We believe leveling up is the only morally, ethically, and legally acceptable path forward. The challenge for the future of fairness in AI is to create and implement systems that are substantively fair, not only procedurally fair through leveling down. Leveling up is a more complex challenge: It needs to be paired with active steps to root out the real life causes of biases in AI systems. Technical solutions are often only a Band-aid to deal with a broken system. Improving access to health care, curating more diverse data sets, and developing tools that specifically target the problems faced by historically disadvantaged communities can help make substantive fairness a reality.

This is a much more complex challenge than simply tweaking a system to make two numbers equal between groups. It may require not only significant technological and methodological innovation, including redesigning AI systems from the ground up, but also substantial social changes in areas such as health care access and expenditures. 

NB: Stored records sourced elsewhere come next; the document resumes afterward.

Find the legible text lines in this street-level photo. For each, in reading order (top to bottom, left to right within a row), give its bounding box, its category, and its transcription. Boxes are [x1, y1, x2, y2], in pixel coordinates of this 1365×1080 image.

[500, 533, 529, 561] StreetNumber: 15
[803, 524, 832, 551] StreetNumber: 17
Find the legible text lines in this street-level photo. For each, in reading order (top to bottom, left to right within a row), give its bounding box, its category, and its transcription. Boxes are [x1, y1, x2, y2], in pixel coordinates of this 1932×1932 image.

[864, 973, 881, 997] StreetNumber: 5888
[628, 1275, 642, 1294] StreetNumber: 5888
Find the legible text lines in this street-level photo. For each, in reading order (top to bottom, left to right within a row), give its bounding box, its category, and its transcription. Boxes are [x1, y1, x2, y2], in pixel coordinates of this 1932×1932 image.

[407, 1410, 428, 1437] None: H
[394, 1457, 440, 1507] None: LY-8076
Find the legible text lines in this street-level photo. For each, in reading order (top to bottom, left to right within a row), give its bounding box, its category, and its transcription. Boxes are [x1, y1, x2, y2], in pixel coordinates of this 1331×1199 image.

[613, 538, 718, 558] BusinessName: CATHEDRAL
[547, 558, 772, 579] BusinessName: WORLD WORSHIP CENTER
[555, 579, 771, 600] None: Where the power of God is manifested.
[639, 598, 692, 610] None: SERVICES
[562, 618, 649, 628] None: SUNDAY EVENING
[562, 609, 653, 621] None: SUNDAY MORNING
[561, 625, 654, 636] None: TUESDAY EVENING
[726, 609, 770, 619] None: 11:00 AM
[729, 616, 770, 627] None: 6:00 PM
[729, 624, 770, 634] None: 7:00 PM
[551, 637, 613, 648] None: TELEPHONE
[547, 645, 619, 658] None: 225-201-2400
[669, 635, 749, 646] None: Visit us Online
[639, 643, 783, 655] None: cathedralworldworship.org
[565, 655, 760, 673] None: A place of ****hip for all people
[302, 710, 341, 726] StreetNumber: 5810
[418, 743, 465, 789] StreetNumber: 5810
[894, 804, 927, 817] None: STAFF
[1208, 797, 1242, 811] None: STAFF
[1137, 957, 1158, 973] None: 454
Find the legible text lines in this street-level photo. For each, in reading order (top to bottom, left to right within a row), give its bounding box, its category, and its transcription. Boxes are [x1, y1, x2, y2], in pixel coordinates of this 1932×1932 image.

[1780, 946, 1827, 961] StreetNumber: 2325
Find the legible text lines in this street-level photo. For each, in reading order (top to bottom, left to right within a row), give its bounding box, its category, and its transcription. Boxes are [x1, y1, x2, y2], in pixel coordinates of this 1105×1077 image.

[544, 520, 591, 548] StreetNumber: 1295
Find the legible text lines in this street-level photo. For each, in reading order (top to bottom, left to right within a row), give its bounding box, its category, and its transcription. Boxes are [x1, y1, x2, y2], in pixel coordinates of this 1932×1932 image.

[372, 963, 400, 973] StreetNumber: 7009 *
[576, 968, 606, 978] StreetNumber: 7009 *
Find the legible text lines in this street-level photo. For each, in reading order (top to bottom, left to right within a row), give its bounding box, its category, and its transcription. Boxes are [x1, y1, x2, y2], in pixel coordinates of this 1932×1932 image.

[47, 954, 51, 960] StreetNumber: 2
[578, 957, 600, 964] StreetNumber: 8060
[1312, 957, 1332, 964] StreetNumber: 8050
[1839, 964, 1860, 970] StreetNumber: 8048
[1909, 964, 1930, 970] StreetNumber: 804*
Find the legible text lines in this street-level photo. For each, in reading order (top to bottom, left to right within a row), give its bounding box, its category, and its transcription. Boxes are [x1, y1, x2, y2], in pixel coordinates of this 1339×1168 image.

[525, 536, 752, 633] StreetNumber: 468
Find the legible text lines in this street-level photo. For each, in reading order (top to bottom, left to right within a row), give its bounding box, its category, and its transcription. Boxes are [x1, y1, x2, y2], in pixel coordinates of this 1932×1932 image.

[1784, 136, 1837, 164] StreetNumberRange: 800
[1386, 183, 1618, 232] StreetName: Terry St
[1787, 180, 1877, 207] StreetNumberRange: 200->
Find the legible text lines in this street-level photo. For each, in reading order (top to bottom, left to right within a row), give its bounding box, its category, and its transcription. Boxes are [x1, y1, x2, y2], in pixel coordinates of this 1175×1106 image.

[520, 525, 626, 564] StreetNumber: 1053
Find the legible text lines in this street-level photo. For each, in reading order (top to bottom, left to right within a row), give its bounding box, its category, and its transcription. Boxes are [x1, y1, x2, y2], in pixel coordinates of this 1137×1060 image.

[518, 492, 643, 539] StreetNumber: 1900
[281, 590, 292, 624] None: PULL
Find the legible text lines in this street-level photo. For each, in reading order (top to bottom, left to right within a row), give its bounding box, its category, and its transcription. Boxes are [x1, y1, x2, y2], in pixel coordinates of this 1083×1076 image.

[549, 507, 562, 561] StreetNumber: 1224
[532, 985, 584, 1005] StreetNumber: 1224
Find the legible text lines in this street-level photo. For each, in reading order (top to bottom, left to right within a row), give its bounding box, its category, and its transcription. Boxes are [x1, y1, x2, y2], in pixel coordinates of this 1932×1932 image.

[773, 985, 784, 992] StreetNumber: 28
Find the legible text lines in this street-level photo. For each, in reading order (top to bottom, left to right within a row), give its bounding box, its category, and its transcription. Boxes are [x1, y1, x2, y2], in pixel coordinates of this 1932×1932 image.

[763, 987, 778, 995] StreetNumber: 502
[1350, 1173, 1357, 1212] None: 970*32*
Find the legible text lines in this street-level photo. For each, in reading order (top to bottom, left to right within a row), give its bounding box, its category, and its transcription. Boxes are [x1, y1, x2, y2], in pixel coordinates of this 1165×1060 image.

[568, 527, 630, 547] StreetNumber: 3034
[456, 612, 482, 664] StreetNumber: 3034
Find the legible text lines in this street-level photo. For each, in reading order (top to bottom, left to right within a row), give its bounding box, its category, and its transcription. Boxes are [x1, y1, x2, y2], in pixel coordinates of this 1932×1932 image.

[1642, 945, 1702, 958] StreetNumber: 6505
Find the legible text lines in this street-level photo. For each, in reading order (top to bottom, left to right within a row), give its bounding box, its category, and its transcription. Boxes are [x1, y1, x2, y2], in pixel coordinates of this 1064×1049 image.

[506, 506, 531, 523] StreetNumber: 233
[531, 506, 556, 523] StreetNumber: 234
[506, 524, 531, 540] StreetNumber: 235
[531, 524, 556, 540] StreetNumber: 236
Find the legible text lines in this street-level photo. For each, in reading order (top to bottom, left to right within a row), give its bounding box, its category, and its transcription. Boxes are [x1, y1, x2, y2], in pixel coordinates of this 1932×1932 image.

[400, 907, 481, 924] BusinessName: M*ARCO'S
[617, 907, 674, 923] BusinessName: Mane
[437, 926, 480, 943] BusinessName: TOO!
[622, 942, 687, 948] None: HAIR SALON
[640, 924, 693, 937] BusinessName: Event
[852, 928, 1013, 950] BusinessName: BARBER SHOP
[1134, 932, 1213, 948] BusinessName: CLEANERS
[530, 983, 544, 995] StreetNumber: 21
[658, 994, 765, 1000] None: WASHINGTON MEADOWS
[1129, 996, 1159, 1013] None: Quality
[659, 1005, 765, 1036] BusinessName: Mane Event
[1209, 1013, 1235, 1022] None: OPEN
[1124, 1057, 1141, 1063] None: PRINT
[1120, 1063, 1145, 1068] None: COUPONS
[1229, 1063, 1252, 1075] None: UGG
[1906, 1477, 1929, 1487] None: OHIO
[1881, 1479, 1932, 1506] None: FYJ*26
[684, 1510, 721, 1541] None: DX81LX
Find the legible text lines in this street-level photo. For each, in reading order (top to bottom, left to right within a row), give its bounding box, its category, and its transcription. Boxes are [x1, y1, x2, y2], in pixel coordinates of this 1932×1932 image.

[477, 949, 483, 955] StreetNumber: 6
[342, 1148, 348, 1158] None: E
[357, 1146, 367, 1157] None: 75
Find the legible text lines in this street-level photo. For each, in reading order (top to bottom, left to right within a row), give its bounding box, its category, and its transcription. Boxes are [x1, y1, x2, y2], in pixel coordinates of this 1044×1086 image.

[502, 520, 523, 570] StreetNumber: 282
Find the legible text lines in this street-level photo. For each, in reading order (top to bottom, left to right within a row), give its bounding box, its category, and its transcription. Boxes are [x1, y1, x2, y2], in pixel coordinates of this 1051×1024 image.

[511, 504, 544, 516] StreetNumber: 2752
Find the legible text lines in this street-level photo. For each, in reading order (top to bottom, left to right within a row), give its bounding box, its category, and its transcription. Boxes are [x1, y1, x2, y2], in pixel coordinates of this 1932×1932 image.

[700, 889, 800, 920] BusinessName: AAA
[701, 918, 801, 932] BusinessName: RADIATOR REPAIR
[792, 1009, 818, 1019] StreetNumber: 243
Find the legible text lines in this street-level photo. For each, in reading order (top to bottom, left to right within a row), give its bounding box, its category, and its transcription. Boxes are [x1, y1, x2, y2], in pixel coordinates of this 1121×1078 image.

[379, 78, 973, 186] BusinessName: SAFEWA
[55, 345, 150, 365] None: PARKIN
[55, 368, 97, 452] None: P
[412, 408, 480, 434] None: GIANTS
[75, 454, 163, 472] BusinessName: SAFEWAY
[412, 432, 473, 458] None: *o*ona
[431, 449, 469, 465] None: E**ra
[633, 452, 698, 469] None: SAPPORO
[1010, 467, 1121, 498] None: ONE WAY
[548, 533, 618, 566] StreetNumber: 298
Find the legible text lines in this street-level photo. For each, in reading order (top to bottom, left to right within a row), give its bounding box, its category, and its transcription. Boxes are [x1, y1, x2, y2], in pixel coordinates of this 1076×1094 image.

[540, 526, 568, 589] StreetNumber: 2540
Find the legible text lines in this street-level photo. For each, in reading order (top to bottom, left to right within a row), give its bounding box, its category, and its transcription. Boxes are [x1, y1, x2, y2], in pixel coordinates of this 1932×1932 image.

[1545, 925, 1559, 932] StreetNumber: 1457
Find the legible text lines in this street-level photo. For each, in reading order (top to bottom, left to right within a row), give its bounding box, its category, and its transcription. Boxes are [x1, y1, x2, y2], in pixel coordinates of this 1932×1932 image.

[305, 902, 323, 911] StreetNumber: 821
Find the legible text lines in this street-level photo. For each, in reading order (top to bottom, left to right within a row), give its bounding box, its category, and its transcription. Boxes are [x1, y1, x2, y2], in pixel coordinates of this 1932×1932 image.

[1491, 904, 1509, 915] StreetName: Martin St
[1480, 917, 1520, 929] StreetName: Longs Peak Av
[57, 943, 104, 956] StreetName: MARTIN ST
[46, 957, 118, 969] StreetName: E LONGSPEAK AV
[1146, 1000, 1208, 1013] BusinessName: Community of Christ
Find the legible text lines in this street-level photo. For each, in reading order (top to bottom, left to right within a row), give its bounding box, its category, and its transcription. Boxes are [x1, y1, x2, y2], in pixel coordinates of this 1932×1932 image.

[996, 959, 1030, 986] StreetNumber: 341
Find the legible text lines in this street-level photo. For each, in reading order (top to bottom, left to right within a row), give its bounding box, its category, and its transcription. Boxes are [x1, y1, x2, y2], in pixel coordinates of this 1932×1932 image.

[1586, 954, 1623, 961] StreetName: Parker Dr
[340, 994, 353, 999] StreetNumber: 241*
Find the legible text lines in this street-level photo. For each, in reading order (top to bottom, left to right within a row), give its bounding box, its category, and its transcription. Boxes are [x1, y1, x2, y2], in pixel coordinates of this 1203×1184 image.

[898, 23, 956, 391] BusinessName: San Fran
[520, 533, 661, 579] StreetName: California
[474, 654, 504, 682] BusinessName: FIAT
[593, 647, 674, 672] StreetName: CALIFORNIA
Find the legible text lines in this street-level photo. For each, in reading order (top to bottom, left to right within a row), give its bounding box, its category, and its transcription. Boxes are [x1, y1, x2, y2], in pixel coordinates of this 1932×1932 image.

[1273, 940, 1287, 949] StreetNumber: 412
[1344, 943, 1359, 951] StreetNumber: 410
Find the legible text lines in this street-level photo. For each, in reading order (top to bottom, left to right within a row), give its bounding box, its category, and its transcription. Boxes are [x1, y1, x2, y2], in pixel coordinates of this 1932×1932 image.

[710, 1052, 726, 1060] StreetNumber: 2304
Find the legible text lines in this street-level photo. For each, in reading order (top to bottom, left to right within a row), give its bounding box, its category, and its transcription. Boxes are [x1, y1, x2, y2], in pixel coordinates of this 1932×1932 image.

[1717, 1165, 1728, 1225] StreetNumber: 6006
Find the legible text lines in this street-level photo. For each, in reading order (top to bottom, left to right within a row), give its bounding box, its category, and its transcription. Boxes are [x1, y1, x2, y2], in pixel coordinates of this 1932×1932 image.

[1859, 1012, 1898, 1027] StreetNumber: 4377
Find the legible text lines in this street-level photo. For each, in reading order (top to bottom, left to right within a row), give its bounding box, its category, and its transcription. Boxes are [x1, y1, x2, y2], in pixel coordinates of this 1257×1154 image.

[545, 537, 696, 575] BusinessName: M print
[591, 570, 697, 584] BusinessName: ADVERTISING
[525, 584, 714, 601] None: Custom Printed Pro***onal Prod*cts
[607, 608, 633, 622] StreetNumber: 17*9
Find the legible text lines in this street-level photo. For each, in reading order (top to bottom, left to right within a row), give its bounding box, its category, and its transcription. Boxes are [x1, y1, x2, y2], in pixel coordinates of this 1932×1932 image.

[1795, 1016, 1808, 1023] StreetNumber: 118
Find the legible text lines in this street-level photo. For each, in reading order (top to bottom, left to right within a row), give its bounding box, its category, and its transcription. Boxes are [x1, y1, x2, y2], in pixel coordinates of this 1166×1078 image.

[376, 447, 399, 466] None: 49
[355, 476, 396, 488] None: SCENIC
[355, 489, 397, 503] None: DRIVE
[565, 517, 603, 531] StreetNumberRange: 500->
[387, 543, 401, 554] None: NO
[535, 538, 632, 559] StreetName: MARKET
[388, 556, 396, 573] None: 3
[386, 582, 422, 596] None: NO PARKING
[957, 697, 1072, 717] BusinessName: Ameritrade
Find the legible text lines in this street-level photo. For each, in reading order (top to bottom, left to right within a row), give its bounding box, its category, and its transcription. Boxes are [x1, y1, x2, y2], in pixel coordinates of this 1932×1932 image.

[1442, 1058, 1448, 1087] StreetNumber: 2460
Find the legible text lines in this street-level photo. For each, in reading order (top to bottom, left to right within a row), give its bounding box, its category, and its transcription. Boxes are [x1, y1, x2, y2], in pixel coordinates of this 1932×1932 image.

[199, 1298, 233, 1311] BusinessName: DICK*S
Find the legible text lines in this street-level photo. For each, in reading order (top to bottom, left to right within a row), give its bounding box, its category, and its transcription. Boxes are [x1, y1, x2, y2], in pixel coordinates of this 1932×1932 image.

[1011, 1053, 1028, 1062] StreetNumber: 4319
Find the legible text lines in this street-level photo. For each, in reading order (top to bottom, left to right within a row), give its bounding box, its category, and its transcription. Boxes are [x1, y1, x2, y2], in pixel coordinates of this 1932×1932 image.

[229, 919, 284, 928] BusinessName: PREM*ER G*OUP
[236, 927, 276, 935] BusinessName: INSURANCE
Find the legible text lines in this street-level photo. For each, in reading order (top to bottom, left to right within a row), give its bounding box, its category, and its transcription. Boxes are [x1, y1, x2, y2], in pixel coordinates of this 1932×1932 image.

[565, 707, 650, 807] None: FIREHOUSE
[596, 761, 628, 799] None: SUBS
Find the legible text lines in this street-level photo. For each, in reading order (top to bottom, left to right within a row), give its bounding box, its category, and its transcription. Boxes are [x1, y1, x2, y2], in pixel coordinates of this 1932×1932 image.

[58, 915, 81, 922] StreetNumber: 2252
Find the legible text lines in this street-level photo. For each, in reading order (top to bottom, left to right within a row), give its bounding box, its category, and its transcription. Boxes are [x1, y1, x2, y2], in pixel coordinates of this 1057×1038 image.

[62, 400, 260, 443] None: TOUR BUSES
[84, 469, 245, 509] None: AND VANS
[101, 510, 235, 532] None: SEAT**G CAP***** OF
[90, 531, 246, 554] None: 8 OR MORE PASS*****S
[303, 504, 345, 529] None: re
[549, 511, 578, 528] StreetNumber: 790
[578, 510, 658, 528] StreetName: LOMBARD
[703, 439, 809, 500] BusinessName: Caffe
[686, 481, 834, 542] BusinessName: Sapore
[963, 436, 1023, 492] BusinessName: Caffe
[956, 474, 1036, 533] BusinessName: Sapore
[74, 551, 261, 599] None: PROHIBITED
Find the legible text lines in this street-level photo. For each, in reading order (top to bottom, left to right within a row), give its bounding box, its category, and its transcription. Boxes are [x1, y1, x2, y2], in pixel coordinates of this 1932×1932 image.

Difficult though it may be, this refocusing on “fair AI” is essential. AI systems make life-changing decisions. Choices about how they should be fair, and to whom, are too important to treat fairness as a simple mathematical problem to be solved. This is the status quo which has resulted in fairness methods that achieve equality through leveling down. Thus far, we have created methods that are mathematically fair, but cannot and do not demonstrably benefit disadvantaged groups. 

This is not enough. Existing tools are treated as a solution to algorithmic fairness, but thus far they do not deliver on their promise. Their morally murky effects make them less likely to be used and may be slowing down real solutions to these problems. What we need are systems that are fair through leveling up, that help groups with worse performance without arbitrarily harming others. This is the challenge we must now solve. We need AI that is substantively, not just mathematically, fair. 

Disclosure: Chris Russell is also an employee at Amazon Web Services. He did not contribute to this op-ed nor its underlying research in his capacity as an Amazon employee. They were prepared solely through the Trustworthiness Auditing for AI project at the Oxford Internet Institute.

Update March 3, 2023 11AM Eastern: This article was updated to include an author disclosure and make clearer the hypothetical example of leveling down in healthcare.